The girl was curious - nosy without warrant. Kuja cast his eyes upon the child, his face not quite that serene mask; his lips were curved into a semblance of a smirk, and his eyes flickered in and out of memories and nostalgic aches; one might wonder if he was having some sort of quiet paroxysm. Regardless, when he looked upon her, his eyes were quite clear, and his voice was light, as if he had the same sort of childish curiosity that she was sporting.
"I did not live in this village... necessarily." He lazily stroked his cheek with a finger, the very picture of an aesthetically appealing man, despite the madness that seemed to threaten to spill out of his pores. "I lived in a castle, a floating castle that oversaw Bran Bal. Much like a fairy tale, no?" He smiled, mirthless, musing aloud. "I suppose Garland could be construed as king of this barren land..." A chuckle escaped his lips, though it didn't sound quite right, as if he were unbalanced. "That would make me a prince, heir to inherit Garland's bloody title!
"Oh but of course," he continued on, lost in his metaphors, "he never intended for me to... continue on... Hmph. So Prince Zidane was the true heir... and Princess Mikoto to follow..."

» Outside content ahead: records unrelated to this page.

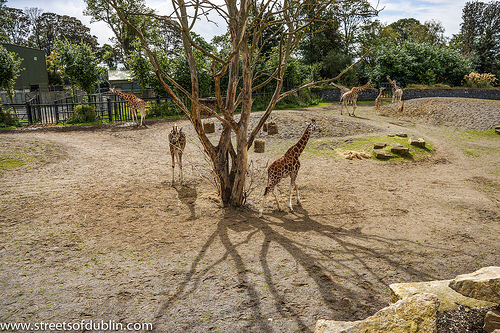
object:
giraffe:
[167, 122, 188, 187]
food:
[202, 121, 215, 132]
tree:
[83, 1, 378, 206]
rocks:
[406, 134, 427, 147]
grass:
[281, 129, 436, 162]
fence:
[0, 82, 294, 127]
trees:
[443, 1, 500, 81]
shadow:
[152, 212, 499, 333]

He stared at a place above Olette's head, his eyes not meeting hers, his lips frozen in a weird contortion of a smirk and a dying man's desperate gasp for air. "Even as a prince, I was nothing but a pawn."
A violent fury ripped through him; had it been a living creature, it would have carved lacerations upon his organs and punctured his heart. Abruptly, he turned his back on Olette, clasping his hands behind him and staring out across the lake with the burning blue light. Calm though he may have seemed, something inside him was unraveling at the emergence of memories he hadn't dared look into for years. He stood like a statue - fancying himself the glorious David - with not even a strand of his silver hair flowing in the non-existent breeze. The rains from earlier had completely gone, but there was no sense of a sky... just the blue light and the empty village and the yawning chasm in his chest.

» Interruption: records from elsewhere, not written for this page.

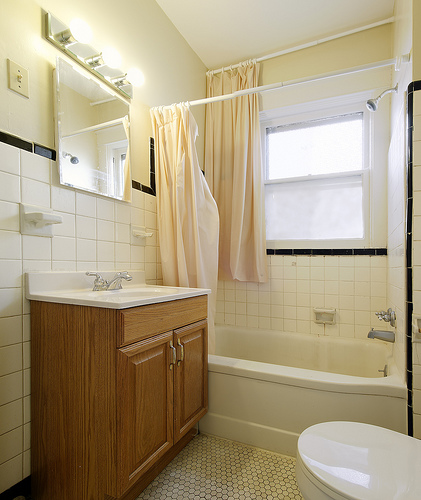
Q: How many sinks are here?
A: 1.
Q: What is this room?
A: A bathroom.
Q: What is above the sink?
A: A mirror.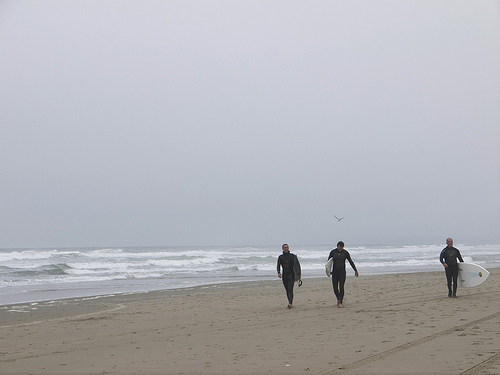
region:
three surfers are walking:
[276, 237, 490, 309]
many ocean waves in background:
[1, 243, 498, 288]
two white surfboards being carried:
[323, 255, 490, 288]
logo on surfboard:
[478, 270, 483, 277]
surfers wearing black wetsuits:
[276, 246, 463, 306]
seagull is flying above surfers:
[333, 213, 345, 223]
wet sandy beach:
[0, 266, 498, 373]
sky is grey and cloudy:
[0, 0, 499, 248]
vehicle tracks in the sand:
[319, 310, 499, 374]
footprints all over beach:
[0, 267, 499, 374]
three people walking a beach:
[271, 233, 461, 314]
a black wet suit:
[320, 242, 355, 307]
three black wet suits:
[260, 232, 466, 312]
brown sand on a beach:
[80, 292, 492, 372]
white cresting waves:
[0, 241, 270, 276]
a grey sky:
[0, 5, 490, 205]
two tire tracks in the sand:
[341, 304, 496, 372]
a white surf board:
[447, 253, 492, 294]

Olette's question of the name of this place seemed impertinent, downright stupid, now; could she not feel it, the emptiness in the air that clawed at one's emotions, fraying them and breaking them until one was as empty as the eerie silence?
There had never been a name more befitting to a place.

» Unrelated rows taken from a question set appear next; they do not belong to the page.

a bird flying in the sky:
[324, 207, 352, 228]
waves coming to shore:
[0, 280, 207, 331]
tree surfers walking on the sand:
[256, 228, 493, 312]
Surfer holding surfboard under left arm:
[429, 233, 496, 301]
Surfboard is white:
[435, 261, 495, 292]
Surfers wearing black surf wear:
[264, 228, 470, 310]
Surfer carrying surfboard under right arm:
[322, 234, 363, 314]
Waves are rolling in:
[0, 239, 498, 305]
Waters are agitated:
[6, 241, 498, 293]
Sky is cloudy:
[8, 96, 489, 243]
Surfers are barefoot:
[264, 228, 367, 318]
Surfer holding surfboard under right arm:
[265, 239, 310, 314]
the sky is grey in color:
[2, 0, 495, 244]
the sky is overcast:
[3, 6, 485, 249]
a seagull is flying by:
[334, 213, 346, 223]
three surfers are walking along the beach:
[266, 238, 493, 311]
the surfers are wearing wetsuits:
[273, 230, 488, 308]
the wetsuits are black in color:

And then, she asked the question, and despite his consistently low opinion of her, she was finding the quickest ways to the core of it all. In truth, it was an honest question, and being in this situation, she no doubt found it pertinent, if a bit wary of its effect on his memories. Alas, she had no idea of the parasitic effect of memories; memories destroyed and unbalanced, and it was far better to recreate them in an artistic setting, to reimagine them away from the poison of what they actually were.
He very much wanted to tell her the truth.
He couldn't say why, exactly; there was always the sense of taboo with those dangerous topics, a delicious taste of the forbidden, an exquisite glimpse at the dangerous and the dramatic. He remembered most of his life in dramatics; if something had been trivial, it was not worth remembering at all. But oh, how thrilling would it be to indulge in this tale, to reveal to this tiny, porcelain doll of a girl what an equally porcelain-seeming man had the capabilities of doing. Breakable or not, Kuja had committed unspeakable acts... and he so delighted in speaking of them.
Not turning back to face her, he deliberated, and wondered if it would be prudent to explain. He loved storytelling - especially about himself - but this was almost another case entirely; this was the confession of the most horrid of his thousand crimes, and if that wasn't dramatic, than he shouldn't be studying theatre anymore. He lived for drama.
But now... now did not seem the time. So - in answer to the question still hanging in the air, a question that was too loaded for Olette to possibly know - he uttered a cold and simple "No."
And he let his answer hang for awhile, allowing her imagination to divulge into whatever fantasies she pleased.